In statistics, I emphasize the importance of having a good data dictionary. You need to know what the values represent.
Note that section information was added after the original script was released and are not included in the videos.
Some questions can be answered using just the raw data.
If you're going to examine the raw data, you will want to turn it into a table first. To do this, go to Home > Format as Table or Insert > Table. This allows you to filter or sort on a column, which will greatly increase your productivity later.
Let's say we wanted to know who participated (and how many times) in Discussion 3.
I purposely started this one off in a novice way, to show what people who may not be familiar with Excel can do. There are more efficient ways of doing this.
You'll want to sort by title to group the content together. You could use the Code to group, but it wouldn't be alphabetical.
I then used filters to select the external URLs. Those can be found under Category (external_urls) or Class (content_tag) and found the one I was looking for.
Here is a video walk-through of the three items mentioned here.
Sometimes you want a broader picture than just what a student did on a single assignment. To accomplish these, you'll need to create a Pivot Table.
To create a pivot table, you need to go to Insert > Pivot Table and click OK.
Once you're there, you will probably want to drag the Display Name or Sortable Name down to the Rows so you can break things down by students. Every one of the items in this section starts off the same way.
Pivot tables allow you to insert slicers to quickly filter the data or time slicers to view data over a particular time period (you must have a date/time field to do this, but we have first access and last access to pick from)
This whole Access Report project grew out of a desire to know how many times students had gone into the discussions and at least viewed them.
What I'd like to know is how many times did a student view or participate in a discussion this semester.
Here is a video that shows all of that in action.
The Course Roster (People) page shows you when the last activity of a student was and the total amount of time spent in the course. It does this in alphabetical order. Unfortunately, last activity could be just logging into the course, it doesn't mean they did anything else once they got there.
As a side note, if you have installed my Sort a Roster Canvancement, then you can click at the top of any column to sort by that column. You can find sort by section, by the time they last accessed the course, or even by the total amount of time spent in the course.

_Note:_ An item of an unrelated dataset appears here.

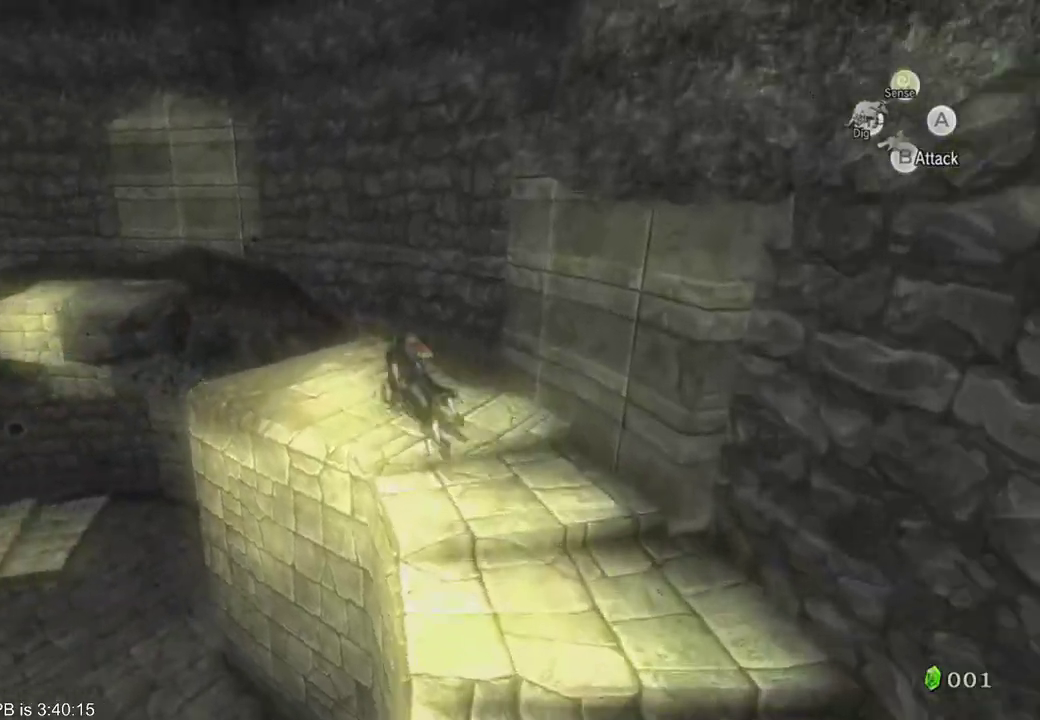
{"buttons": [], "left_stick": "up-left", "right_stick": "center", "events": [[233, "B", "down"], [333, "B", "up"], [400, "B", "down"], [400, "R2", "down"], [467, "B", "up"], [467, "R2", "up"]]}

You can filter the information in the Access Report Data spreadsheet by time.
Remember that only students who have data for that time period will show up. There is no easy way to get a list of students who aren't doing a particular thing.
Here is a video that walks you through the report.
A quick table is a table that shows you information about a particular area. What we're going to do here is break down the information by the Class. You could just as easily choose the Category and some might find it more useful.
Here is a video that shows all of this in action.
As mentioned above, what we are looking at is the Access Report data and it doesn't include information about students who are not engaging in your course. Luckily, there is one checkbox in Excel that we can check to get that information. The student will have needed to do something, anything, so that their name is in the Access Report data, but then we can see what they have not done.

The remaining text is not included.